### Assigned task
Give the count of lines in the data that include the string "tầng", with no added remarks.

Data to process section start

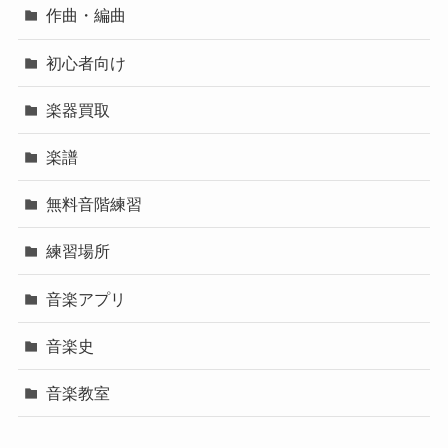
作曲・編曲
初心者向け
楽器買取
楽譜
無料音階練習
練習場所
音楽アプリ
音楽史
音楽教室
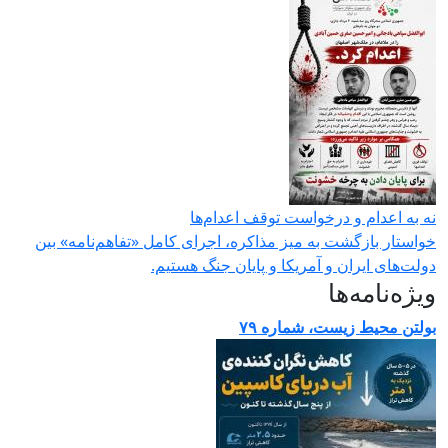
ه به اعدام و درخواست توقف اعدام‌ها
واستار بازگشت به میز مذاکره، اجرای کامل «تفاهم‌نامه» بین
ولت‌های ایران و آمریکا و پایان جنگ هستیم.
یژه‌نامه‌ها
ولتن محیط زیست، شماره ۷۹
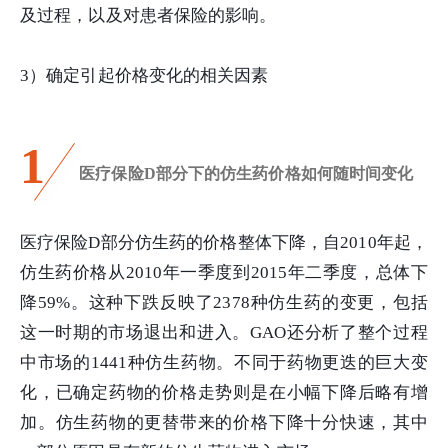
及过程，以及对患者保险的影响。
3）确定引起价格变化的相关因素
1
医疗保险D部分下的仿生药价格如何随时间变化
医疗保险D部分仿生药的价格整体下降，自2010年起，
仿生药价格从2010年一季度到2015年二季度，总体下
降59%。这种下跌反映了2378种仿生药的变更，包括
这一时期的市场退出和进入。GAO还分析了整个过程
中市场的1441种仿生药物。不同于药物更迭的巨大变
化，已确定药物的价格走势则是在小幅下降后略有增
加。仿生药物的更替带来的价格下降十分快速，其中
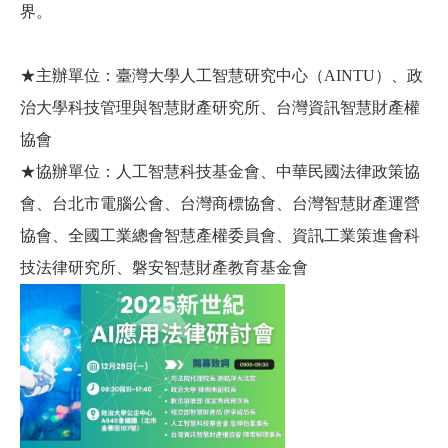
界。
★主辦單位：臺灣大學人工智慧研究中心（AINTU）、政
治大學科技管理與智慧財產研究所、台灣資訊智慧財產權
協會
★協辦單位：人工智慧科技基金會、中華民國法律政策協
會、台北市電腦公會、台灣商標協會、台灣智慧財產運營
協會、全國工業總會智慧產權委員會、資訊工業策進會科
技法律研究所、磐安智慧財產教育基金會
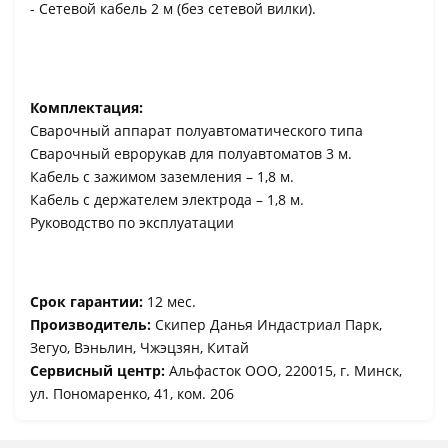
- Сетевой кабель 2 м (без сетевой вилки).
Комплектация:
Сварочный аппарат полуавтоматического типа
Сварочный еврорукав для полуавтоматов 3 м.
Кабель с зажимом заземления – 1,8 м.
Кабель с держателем электрода – 1,8 м.
Руководство по эксплуатации
Срок гарантии:
12 мес.
Производитель:
Скипер Данья Индастриал Парк,
Зегуо, Вэньлин, Чжэцзян, Китай
Сервисный центр:
Альфасток ООО, 220015, г. Минск,
ул. Пономаренко, 41, ком. 206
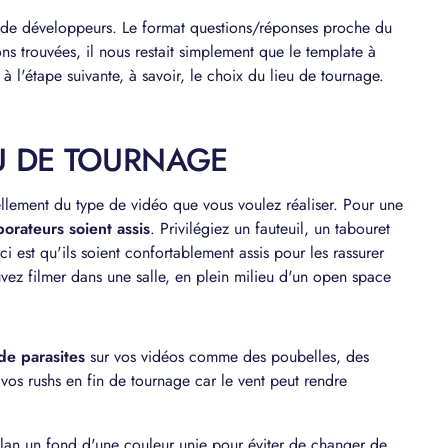
 de développeurs. Le format questions/réponses proche du
ns trouvées, il nous restait simplement que le template à
à l'étape suivante, à savoir, le choix du lieu de tournage.
IEU DE TOURNAGE
llement du type de vidéo que vous voulez réaliser. Pour une
borateurs soient assis
. Privilégiez un fauteuil, un tabouret
ci est qu'ils soient confortablement assis pour les rassurer
vez filmer dans une salle, en plein milieu d'un open space
.
de parasites
sur vos vidéos comme des poubelles, des
n vos rushs en fin de tournage car le vent peut rendre
plan un fond d'une couleur unie pour éviter de changer de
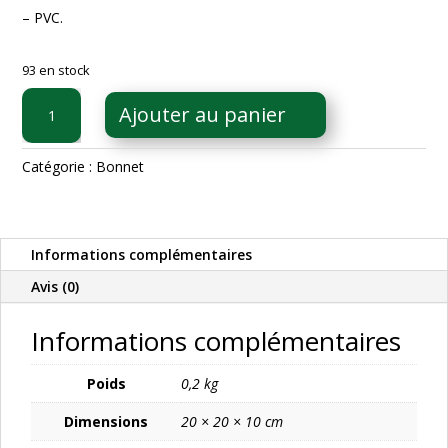
– PVC.
93 en stock
quantité
Ajouter au panier
de
Toise
Humour
Catégorie :
Bonnet
de
pêcheur
signée
Informations complémentaires
Mitch
Hell
Avis (0)
Informations complémentaires
Poids
0,2 kg
Dimensions
20 × 20 × 10 cm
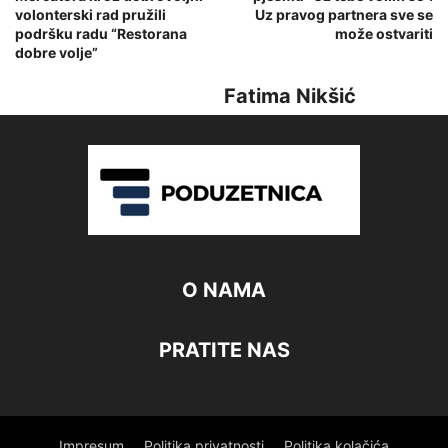
volonterski rad pružili
Uz pravog partnera sve se
podršku radu “Restorana
može ostvariti
dobre volje”
Fatima Nikšić
O NAMA
PRATITE NAS
Impresum
Politika privatnosti
Politika kolačića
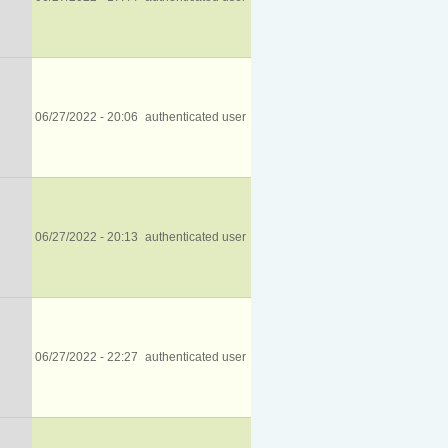
06/27/2022 - 20:06
authenticated user
06/27/2022 - 20:13
authenticated user
06/27/2022 - 22:27
authenticated user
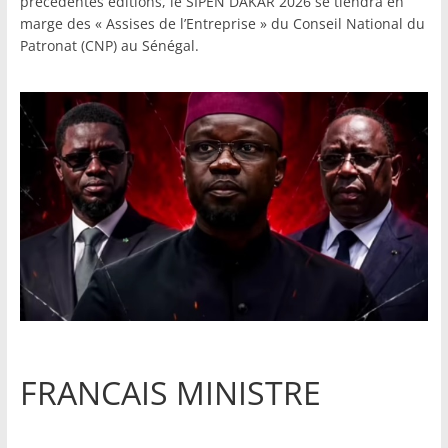
précédentes éditions, le SIPEN DAKAR 2026 se tiendra en
marge des « Assises de l’Entreprise » du Conseil National du
Patronat (CNP) au Sénégal.
FRANCAIS MINISTRE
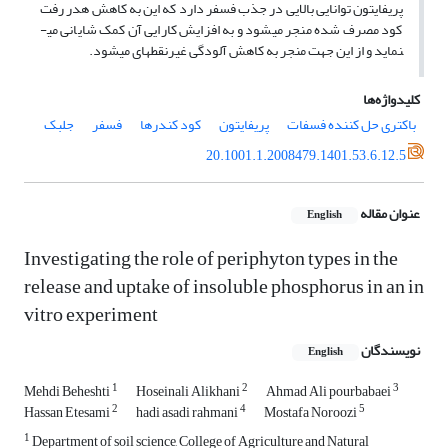
پریفایتون توانایی بالایی در جذب فسفر دارد که این به کاهش هدر رفت
کود مصرف شده منجر می­شود و به افزایش کارایی آن کمک شایانی می­
نماید و از این جهت منجر به کاهش آلودگی غیرنقطه­ای می­شود.
کلیدواژه‌ها
باکتری حل کننده فسفات
پریفایتون
کود کندرها
فسفر
جلبک
20.1001.1.2008479.1401.53.6.12.5
عنوان مقاله
English
Investigating the role of periphyton types in the
release and uptake of insoluble phosphorus in an in
vitro experiment
نویسندگان
English
1
2
3
Mehdi Beheshti
Hoseinali Alikhani
Ahmad Ali pourbabaei
2
4
5
Hassan Etesami
hadi asadi rahmani
Mostafa Noroozi
1
Department of soil science, College of Agriculture and Natural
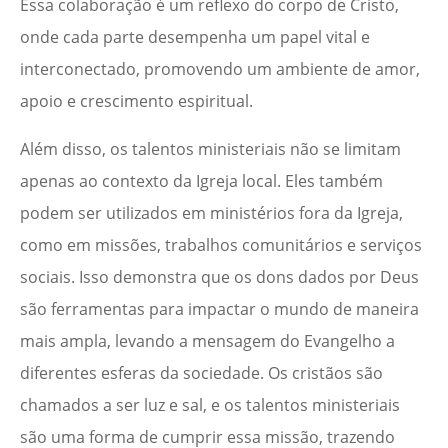
Essa colaboração é um reflexo do corpo de Cristo,
onde cada parte desempenha um papel vital e
interconectado, promovendo um ambiente de amor,
apoio e crescimento espiritual.
Além disso, os talentos ministeriais não se limitam
apenas ao contexto da Igreja local. Eles também
podem ser utilizados em ministérios fora da Igreja,
como em missões, trabalhos comunitários e serviços
sociais. Isso demonstra que os dons dados por Deus
são ferramentas para impactar o mundo de maneira
mais ampla, levando a mensagem do Evangelho a
diferentes esferas da sociedade. Os cristãos são
chamados a ser luz e sal, e os talentos ministeriais
são uma forma de cumprir essa missão, trazendo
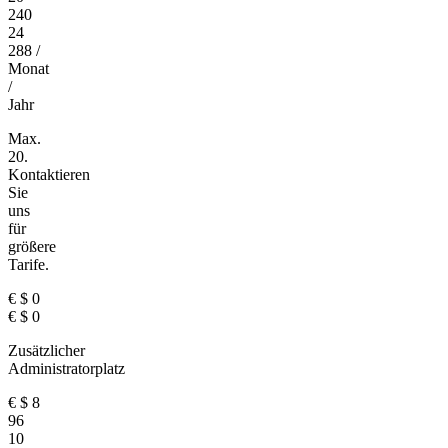
240
24
288
/
Monat
/
Jahr
Max.
20.
Kontaktieren
Sie
uns
für
größere
Tarife.
€
$
0
€
$
0
Zusätzlicher
Administratorplatz
€
$
8
96
10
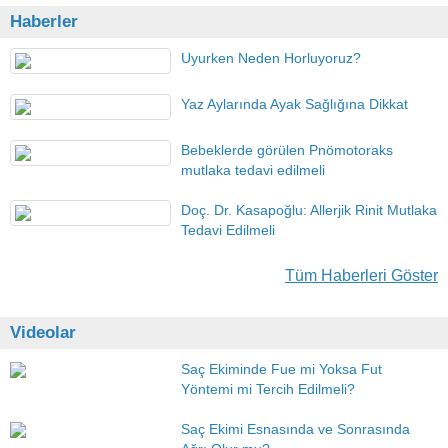
Haberler
Uyurken Neden Horluyoruz?
Yaz Aylarında Ayak Sağlığına Dikkat
Bebeklerde görülen Pnömotoraks
mutlaka tedavi edilmeli
Doç. Dr. Kasapoğlu: Allerjik Rinit Mutlaka
Tedavi Edilmeli
Tüm Haberleri Göster
Videolar
Saç Ekiminde Fue mi Yoksa Fut
Yöntemi mi Tercih Edilmeli?
Saç Ekimi Esnasında ve Sonrasında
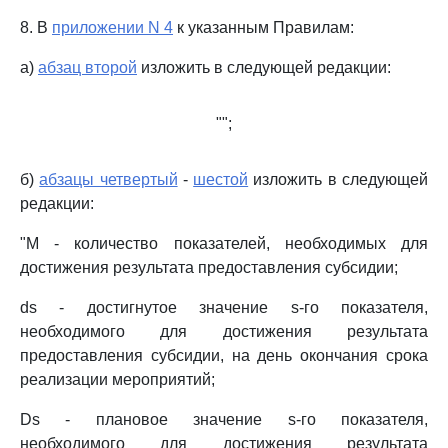
8. В
приложении N 4
к указанным Правилам:
а)
абзац второй
изложить в следующей редакции:
"";
б)
абзацы четвертый
-
шестой
изложить в следующей
редакции:
"M - количество показателей, необходимых для
достижения результата предоставления субсидии;
ds - достигнутое значение s-го показателя,
необходимого для достижения результата
предоставления субсидии, на день окончания срока
реализации мероприятий;
Ds - плановое значение s-го показателя,
необходимого для достижения результата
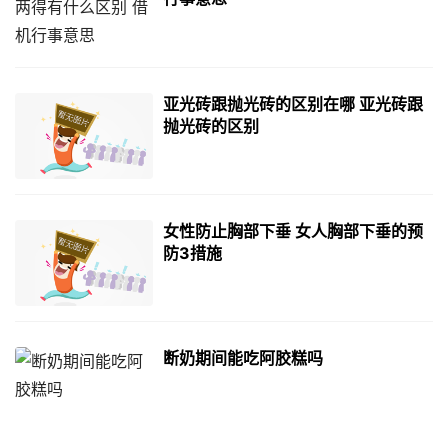
亚光砖跟抛光砖的区别在哪 亚光砖跟
抛光砖的区别
女性防止胸部下垂 女人胸部下垂的预
防3措施
断奶期间能吃阿胶糕吗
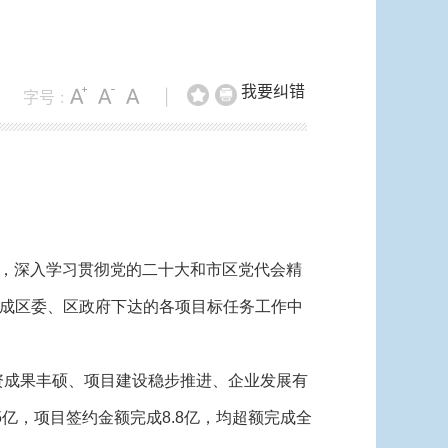
我要纠错
字号 :
|
导，深入学习贯彻党的二十大和市区党代会精
成区委、区政府下达的各项目标任务工作中
资成果丰硕、项目建设稳步推进、企业发展有
5亿，项目签约金额完成8.8亿，均超额完成全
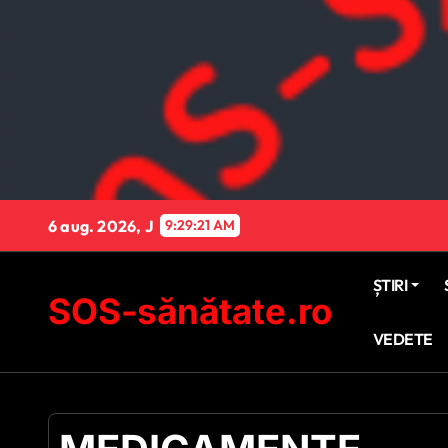
Sari
la
conținut
6 aug. 2026, J
9:29:22 AM
ȘTIRI
SOS-sănătate.ro
VEDETE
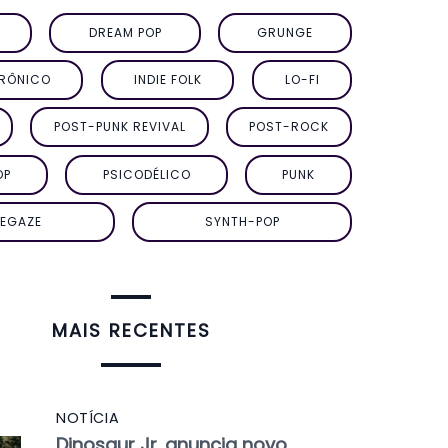
DREAM POP
GRUNGE
TRÔNICO
INDIE FOLK
LO-FI
POST-PUNK REVIVAL
POST-ROCK
OP
PSICODÉLICO
PUNK
EGAZE
SYNTH-POP
MAIS RECENTES
NOTÍCIA
Dinosaur Jr. anuncia novo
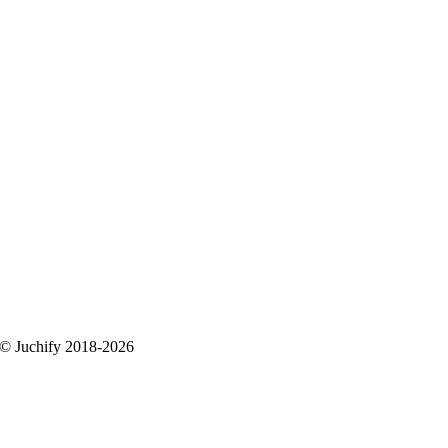
 © Juchify 2018-2026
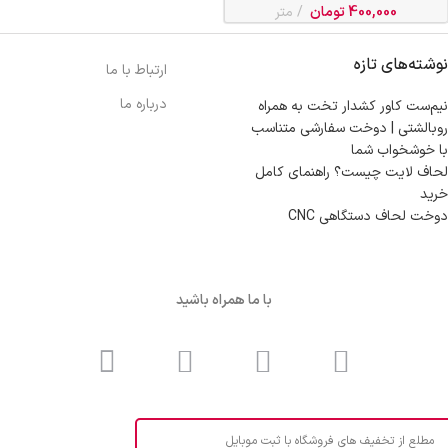
400,000
تومان
متر
نوشته‌های تازه
ارتباط با ما
درباره ما
نیم‌ست کاور کشدار تخت به همراه
روبالشتی | دوخت سفارشی متناسب
با خوشخواب شما
لحاف لایت چیست؟ راهنمای کامل
خرید
دوخت لحاف دستگاهی CNC
با ما همراه باشید
مطلع از تخفیف های فروشگاه با ثبت موبایل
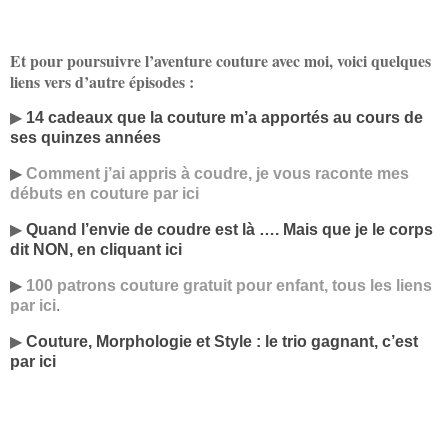
Et pour poursuivre l’aventure couture avec moi, voici quelques
liens vers d’autre épisodes :
▶
14 cadeaux que la couture m’a apportés au cours de
ses quinzes années
▶
Comment j’ai appris à coudre, je vous raconte mes
débuts en couture par ici
▶
Quand l’envie de coudre est là …. Mais que je le corps
dit NON, en cliquant ici
▶
100 patrons couture gratuit pour enfant, tous les liens
par ici
.
▶
Couture, Morphologie et Style : le trio gagnant, c’est
par ici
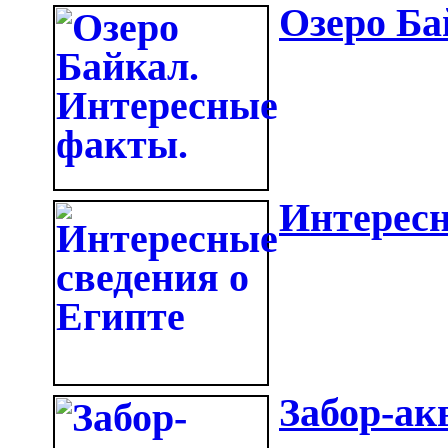
Озеро Ба
Интересн
Забор-ак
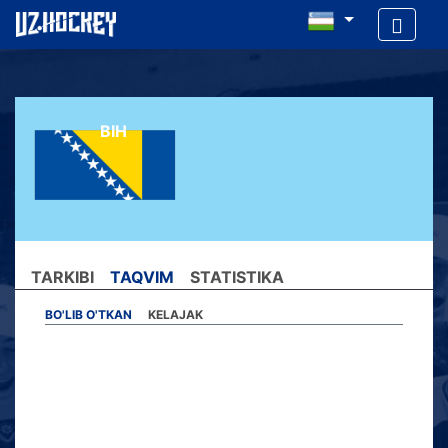
BIH
TARKIBI
TAQVIM
STATISTIKA
BO'LIB O'TKAN
KELAJAK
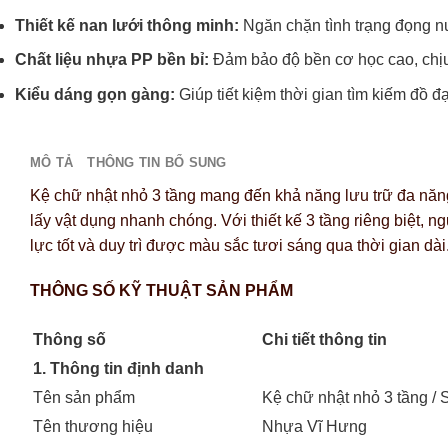
Thiết kế nan lưới thông minh:
Ngăn chặn tình trạng đọng nư
Chất liệu nhựa PP bền bỉ:
Đảm bảo độ bền cơ học cao, chịu 
Kiểu dáng gọn gàng:
Giúp tiết kiệm thời gian tìm kiếm đồ đạ
MÔ TẢ
THÔNG TIN BỔ SUNG
Kệ chữ nhật nhỏ 3 tầng mang đến khả năng lưu trữ đa năn
lấy vật dụng nhanh chóng. Với thiết kế 3 tầng riêng biệt,
lực tốt và duy trì được màu sắc tươi sáng qua thời gian d
THÔNG SỐ KỸ THUẬT SẢN PHẨM
Thông số
Chi tiết thông tin
1. Thông tin định danh
Tên sản phẩm
Kệ chữ nhật nhỏ 3 tầng / 
Tên thương hiệu
Nhựa Vĩ Hưng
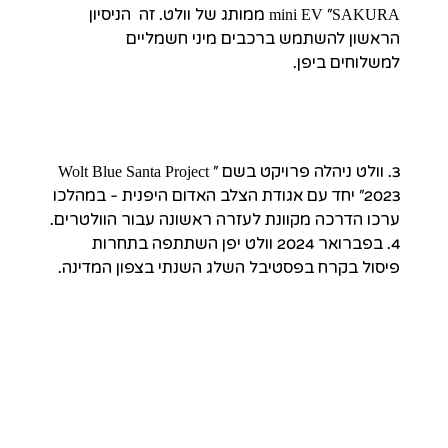
mini EV "SAKURA ממותג של וולט. זה  הניסיון 
הראשון להשתמש ברכבים מיני חשמליים 
למשלוחים ביפן. 
3. וולט ניהלה פרויקט בשם "Wolt Blue Santa Project 
2023" יחד עם אגודת הצלב האדום היפנית - במהלכו 
ערכו הדרכה מקוונת לעזרה ראשונה עבור הוולטרים.
4. בפברואר 2024 וולט יפן השתתפה בתחרות 
פיסול בקרח בפסטיבל השלג השנתי בצפון המדינה.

Data to process section end

### Solved exercise
3